Whole blood was collected in sodium heparin vacutainers and centrifuged at 1,700 rpm for 10 min for plasma collection. Plasma was aliquoted into 1-ml microcentrifuge tubes and stored at –80°C. For ELISA preparation, plasma was thawed, kept cold, and centrifuged at 2,000 × g for 20 min before ELISA plating. Markers for sCD14, sCD163, and FABP-2 were measured from plasma using standard ELISA kits from R&D Systems (DC140, DC1630, and DFBP20). Positive testing controls for each ELISA kit were also included (R&D Systems, QC20, QC61, and QC213). LBP was measured by standard ELISA using a Hycult Biotech kit HK315-02. Markers for IL-6, IL-10, tumor necrosis factor alpha (TNF-α), monocyte chemoattractant protein 1 (MCP-1), and IL-22 were measured using Meso Scale Discovery’s U-PLEX Biomarker Group 1 multiplex kit K15067L-1. Markers for SAA, VCAM-1, ICAM-1, and CRP were measured using Meso Scale Discovery’s V-Plex Plus Vascular Injury Panel 2 multiplex kit K15198G-1. A Vascular Injury Control Pack 1 C4198-1 was utilized as a positive control for this assay. Markers for GM-CSF, IL-7, IL-12/23p40, IL-15, IL-16, IL-17A, TNF-β, and VEGF were measured using Meso Scale Discovery’s V-Plex Plus Cytokine Panel 1 multiplex kit K151A0H-1. A Cytokine Panel 1 Control Pack C4050-1 was utilized as a positive control for this assay. Plasma samples were diluted per manufacturer’s recommendation for all assays. Standard ELISA kit plates were measured using a V_max kinetic microplate reader with Softmax Pro Software from Molecular Devices LLC. Multiplex ELISA kits from Meso Scale Discovery were measured using the QuickPlex SQ 120 with Discovery Workbench 4.0 software.

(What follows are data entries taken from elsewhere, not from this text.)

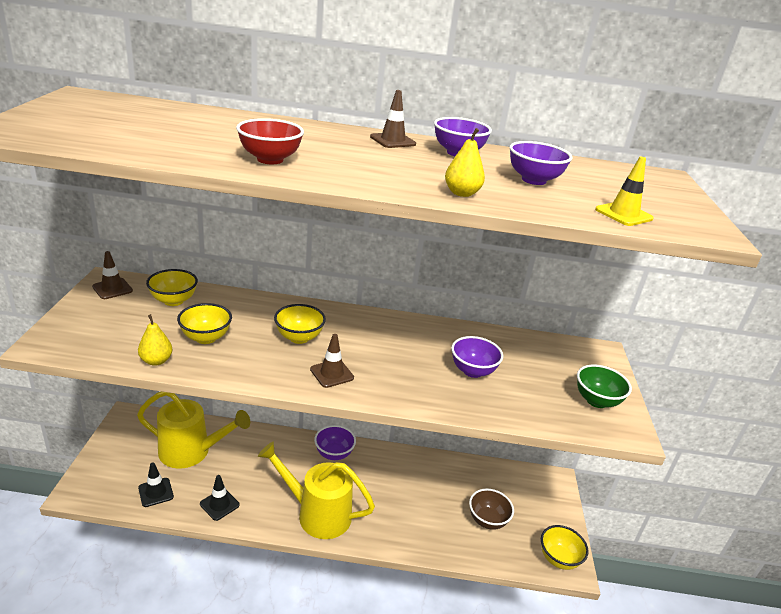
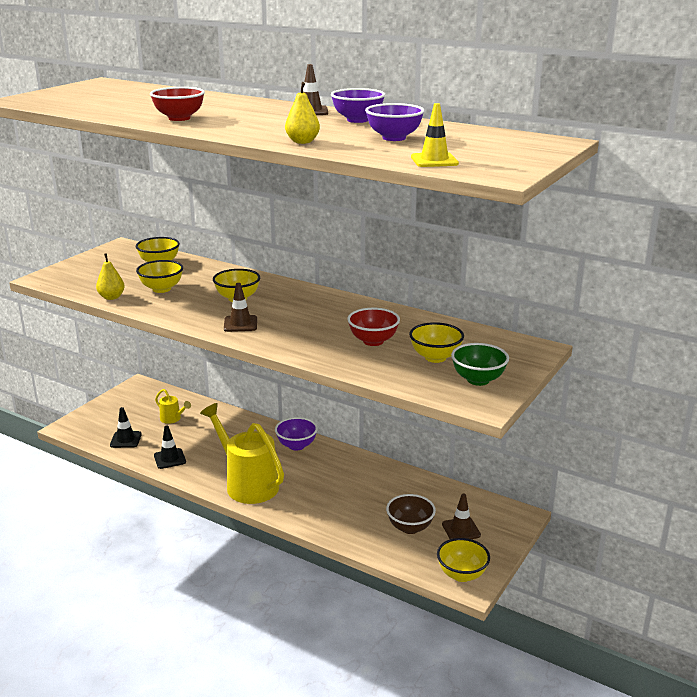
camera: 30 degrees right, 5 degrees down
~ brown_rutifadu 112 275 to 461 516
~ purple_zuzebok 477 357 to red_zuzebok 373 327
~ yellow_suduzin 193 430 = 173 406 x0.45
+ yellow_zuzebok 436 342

Gnotobiotic mouse protocols.

Germ-free C57/BL6 mice were purchased from Taconic and bred and maintained in flexible film isolator bubbles, fed with standard mouse chow. Three days before they were gavaged, male mice between 5 and 7 weeks of age were switched to a Western high-fat diet and were fed this diet for the remainder of the experiment. Diets were all obtained from Envigo (Indiana): standard chow, Teklad global soy protein-free extruded (item 2920X [https://www.envigo.com/resources/data-sheets/2020x-datasheet-0915.pdf]), or Western diet, New Total Western Diet (catalog no. TD.110919). See Table S4 for detailed diet composition. Mice were gavaged with 200 μl of fecal solutions prepared from 1.5 g of donor feces mixed in 3 ml of anaerobic PBS (18). Mice were housed individually after gavage for 3 weeks in a Tecniplast isopositive caging system, with each cage having HEPA filters and positive pressurization for bioexclusion. Feces were collected from mice at day 21 for 16S rRNA gene sequencing. Mice were euthanized at 21 days after gavage using an isoflurane overdose, and all efforts were made to minimize suffering. Blood from euthanized animals was collected using cardiac puncture, and cells were pelleted in K2-EDTA tubes; the plasma was then aliquoted and stored at –80°C.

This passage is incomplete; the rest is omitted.